III.2. Le test des sous-estimations récursives

La partie qui précède montre que l’hypothèse d’instabilité des relations à correction d’erreur ne peut être rejetée sans ambiguïté pour les différents types de demande de transport de marchandises étudiés. Cette question mérite alors d’être prolongée par le test des sous-estimations récursives, un test de stabilité offrant une alternative au test CUSUM. Le test des sous-estimations récursives consiste à estimer le modèle sur une série de sous-échantillons successifs, et de comparer la valeur estimée des paramètres lors des estimations successives.

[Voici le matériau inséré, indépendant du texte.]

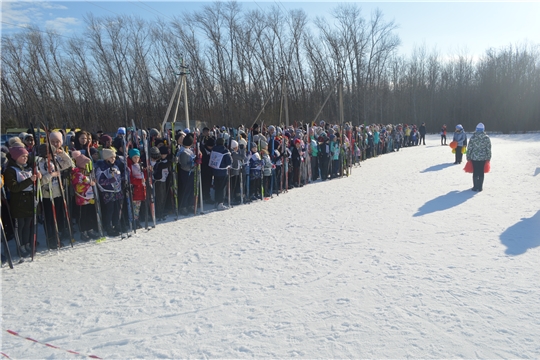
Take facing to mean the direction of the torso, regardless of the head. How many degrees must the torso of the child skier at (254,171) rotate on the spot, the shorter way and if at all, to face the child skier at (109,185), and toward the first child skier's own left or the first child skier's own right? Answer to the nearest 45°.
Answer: approximately 90° to the first child skier's own right

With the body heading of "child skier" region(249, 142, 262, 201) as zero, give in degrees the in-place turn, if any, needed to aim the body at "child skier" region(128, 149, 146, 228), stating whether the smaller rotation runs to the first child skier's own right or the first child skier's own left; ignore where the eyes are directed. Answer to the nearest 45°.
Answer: approximately 90° to the first child skier's own right

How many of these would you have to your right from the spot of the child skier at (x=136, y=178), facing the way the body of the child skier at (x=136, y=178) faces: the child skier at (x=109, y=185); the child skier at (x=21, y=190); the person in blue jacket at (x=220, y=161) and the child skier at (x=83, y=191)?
3

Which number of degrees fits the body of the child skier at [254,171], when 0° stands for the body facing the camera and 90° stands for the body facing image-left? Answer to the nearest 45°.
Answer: approximately 315°

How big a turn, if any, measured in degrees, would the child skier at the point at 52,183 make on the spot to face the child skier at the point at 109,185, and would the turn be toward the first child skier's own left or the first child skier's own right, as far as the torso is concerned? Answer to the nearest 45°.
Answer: approximately 45° to the first child skier's own left

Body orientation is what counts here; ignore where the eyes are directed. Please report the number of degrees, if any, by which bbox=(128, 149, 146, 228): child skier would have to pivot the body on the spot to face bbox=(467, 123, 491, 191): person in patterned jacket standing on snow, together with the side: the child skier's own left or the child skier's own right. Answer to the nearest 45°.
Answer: approximately 45° to the child skier's own left

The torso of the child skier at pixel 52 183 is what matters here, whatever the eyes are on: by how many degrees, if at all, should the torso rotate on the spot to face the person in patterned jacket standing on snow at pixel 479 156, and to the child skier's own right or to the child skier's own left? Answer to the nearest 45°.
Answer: approximately 45° to the child skier's own left

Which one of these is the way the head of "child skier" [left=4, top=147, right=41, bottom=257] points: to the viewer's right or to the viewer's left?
to the viewer's right
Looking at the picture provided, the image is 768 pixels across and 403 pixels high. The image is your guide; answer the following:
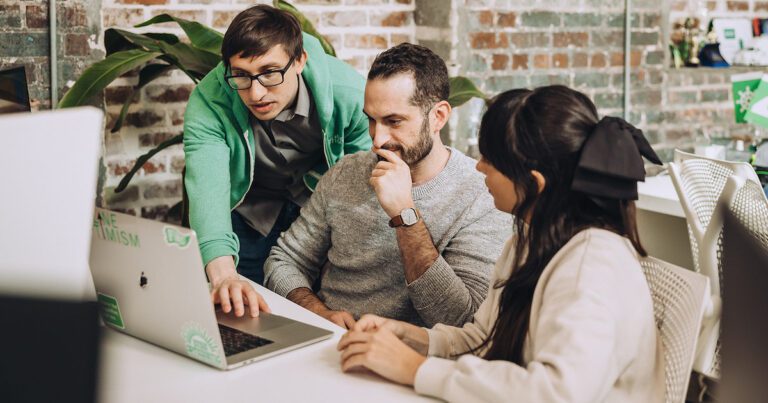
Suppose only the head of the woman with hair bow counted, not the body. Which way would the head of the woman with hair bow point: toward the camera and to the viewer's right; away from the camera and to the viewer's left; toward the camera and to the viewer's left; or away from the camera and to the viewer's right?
away from the camera and to the viewer's left

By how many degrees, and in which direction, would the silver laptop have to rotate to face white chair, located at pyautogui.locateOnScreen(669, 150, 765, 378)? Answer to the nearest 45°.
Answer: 0° — it already faces it

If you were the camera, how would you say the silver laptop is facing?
facing away from the viewer and to the right of the viewer

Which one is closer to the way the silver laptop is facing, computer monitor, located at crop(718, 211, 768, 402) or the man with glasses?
the man with glasses

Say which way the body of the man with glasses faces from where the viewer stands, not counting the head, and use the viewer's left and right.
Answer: facing the viewer and to the left of the viewer

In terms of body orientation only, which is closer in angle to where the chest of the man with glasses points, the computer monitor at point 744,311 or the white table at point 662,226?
the computer monitor

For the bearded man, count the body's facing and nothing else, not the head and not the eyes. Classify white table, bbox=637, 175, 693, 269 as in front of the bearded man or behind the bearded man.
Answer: behind

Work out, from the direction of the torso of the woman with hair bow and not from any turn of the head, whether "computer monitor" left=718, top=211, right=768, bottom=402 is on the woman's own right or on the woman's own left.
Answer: on the woman's own left

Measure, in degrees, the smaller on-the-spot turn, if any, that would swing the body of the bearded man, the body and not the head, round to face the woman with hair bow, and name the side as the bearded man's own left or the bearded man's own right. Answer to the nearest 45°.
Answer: approximately 45° to the bearded man's own left

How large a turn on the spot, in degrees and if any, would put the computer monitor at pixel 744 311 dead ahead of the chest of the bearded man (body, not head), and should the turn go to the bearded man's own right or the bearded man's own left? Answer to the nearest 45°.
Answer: approximately 45° to the bearded man's own left

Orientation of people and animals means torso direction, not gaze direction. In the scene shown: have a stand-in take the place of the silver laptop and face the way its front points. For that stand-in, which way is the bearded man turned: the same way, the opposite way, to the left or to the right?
the opposite way

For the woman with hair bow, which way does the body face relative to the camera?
to the viewer's left

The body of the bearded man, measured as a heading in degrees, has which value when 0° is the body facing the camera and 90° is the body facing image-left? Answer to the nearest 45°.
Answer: approximately 45°

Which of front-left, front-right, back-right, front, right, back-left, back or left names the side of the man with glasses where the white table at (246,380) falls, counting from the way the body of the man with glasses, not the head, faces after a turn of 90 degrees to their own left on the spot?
front-right

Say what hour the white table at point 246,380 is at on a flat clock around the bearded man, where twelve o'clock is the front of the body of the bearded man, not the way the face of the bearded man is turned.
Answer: The white table is roughly at 11 o'clock from the bearded man.

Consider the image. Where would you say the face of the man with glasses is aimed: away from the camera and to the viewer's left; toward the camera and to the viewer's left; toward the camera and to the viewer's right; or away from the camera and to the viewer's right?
toward the camera and to the viewer's left

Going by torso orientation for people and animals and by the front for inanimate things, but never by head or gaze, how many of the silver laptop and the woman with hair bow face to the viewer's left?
1
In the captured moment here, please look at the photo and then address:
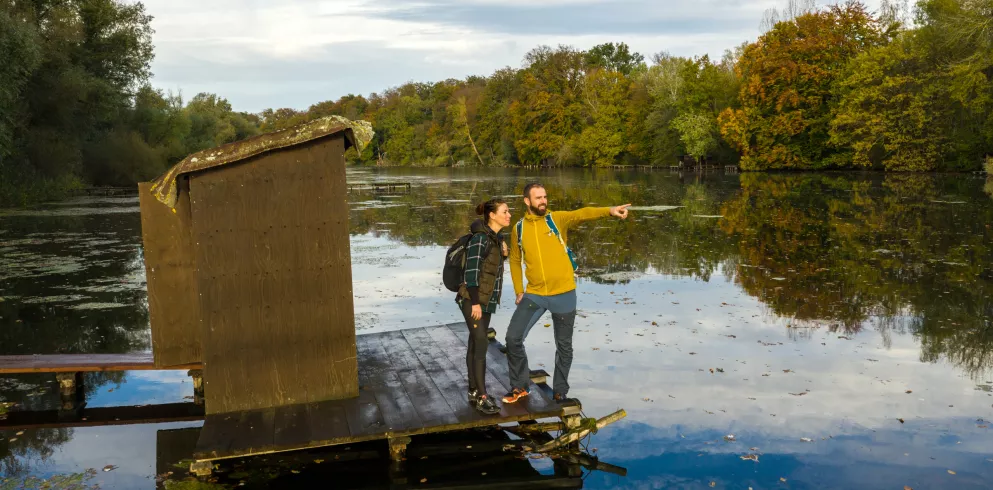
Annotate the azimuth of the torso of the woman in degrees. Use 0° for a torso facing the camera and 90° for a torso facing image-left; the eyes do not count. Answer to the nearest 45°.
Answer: approximately 270°

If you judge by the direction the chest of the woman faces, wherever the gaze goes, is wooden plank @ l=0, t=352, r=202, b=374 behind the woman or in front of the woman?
behind

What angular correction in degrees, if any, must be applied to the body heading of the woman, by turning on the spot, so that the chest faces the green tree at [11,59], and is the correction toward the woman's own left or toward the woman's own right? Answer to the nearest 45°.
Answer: approximately 135° to the woman's own left
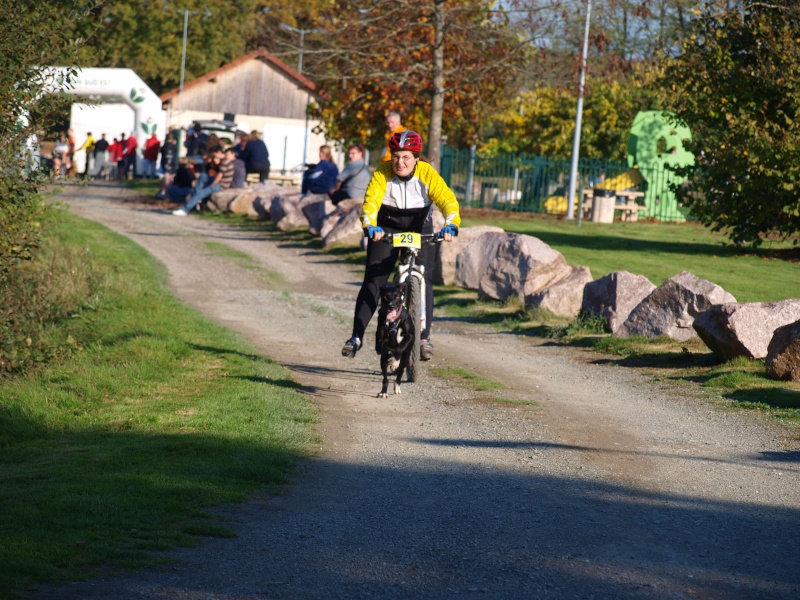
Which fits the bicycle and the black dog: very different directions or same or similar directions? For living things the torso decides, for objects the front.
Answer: same or similar directions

Dans le présent cas de figure, le test des sous-échantillons récursifs est réalisé en retenant un sous-échantillon de dix observations (dix années). Ce test consiste alors à estimer la relation de long terme, puis de court terme, pour le sous-échantillon échantillon [1984-1994], puis d’estimer ces modèles pour le sous-échantillon [1985-1995] et ainsi de suite jusqu’au sous-échantillon [1995-2005] pour la série f t et jusqu’au sous-échantillon [1991-2001] pour les séries p t et n t .

Ces estimations permettent alors de comparer la valeur estimée des élasticités lors des différentes sous-estimations successives. La Figure 26 reproduit les valeurs des élasticités récursives ainsi estimées et leur intervalle de confiance (plus ou moins deux fois l’erreur-type).

Figure 26. Test des estimations récursives : La valeur des élasticités de court terme. Pour le transit littoral (p), l’échange franco-italien (f) et le transit nord-européen (n)

Ce test tend en premier lieu à corroborer l’idée d’une décroissance de la valeur de l’élasticité de court terme de la demande de transport de transit littoral (p) par rapport à l’activité industrielle italienne. En ce sens, le test des estimations récursives rejoint les conclusions du test CUSUM-OLS. La relation entre la demande de transit littoral et l’activité industrielle italienne se caractérise alors par une instabilité dans le temps.

La décroissance progressive de l’élasticité de la demande de transit par rapport à la croissance industrielle italienne s’interprète en termes de maturation des échanges bilatéraux entre l’Italie et la péninsule ibérique. Cette interprétation rejoint alors l’hypothèse d’une évolution des élasticités de transport bilatéral selon une loi historique en cloche (Château et Morcheoine (2001) et Figure 22). Les élasticités de court terme estimées pour le transit littoral passent ainsi de 3,75 pour le sous-échantillon [1984-1994] à 2,25 pour le sous-échantillon [1991-2001]. Cette évolution caractérise un processus de normalisation progressive de la valeur des élasticités de la demande de transport de transit à Vintimille par rapport à l’activité industrielle italienne.

Il est en revanche possible d’observer une relative stabilité de la valeur des élasticités récursives pour la demande de transport d’échange bilatéral franco-italien (f) ou de transit nord-européen (n). Pour la première (f), une certaine instabilité semble toutefois se dessiner autour de la sous-estimation #5, correspondant à la sous-période [1988-1998]. Cette perturbation s’explique peut être par la présence d’une période de recul significatif de l’activité industrielle italienne au cœur de cette période (année 1993). En dehors de cet incident, les sous-estimations récursives révèlent une relative stabilité des élasticités récursives estimées.

Cette observation amène alors à penser que ces types de demande de transport transalpin correspondent à des relations bilatérales matures. L’idée d’une stabilité des élasticités de la demande de transport dans le temps s’oppose non seulement à la conjecture de Château et Morcheoine mais aussi à la plupart des modèles alpins de prévisions qui envisagent souvent une décroissance tendancielle de l’élasticité de la demande de transport de marchandises par rapport à l’activité économique. L’hypothèse d’une décroissance tendancielle des élasticités est en effet retenue par les modèles de prévision de SNCF-FS (1993), de Cadet International (2000) ou de LTF (2003). Cette section montre alors que, pour le segment central de la demande de transport à travers les Alpes, il n’existe aucune évidence empirique de décroissance tendancielle des élasticités de la demande de transport de marchandises par rapport à l’activité industrielle, contrairement à ce que l’on observe pour le transit au passage de Vintimille. En d’autres termes, l’analyse de la stabilité des relations économétriques estimées corrobore l’idée d’une situation de couplage pour la demande de transport de marchandises entre l’Italie d’une part et la France ou les pays nord-européens d’autre part.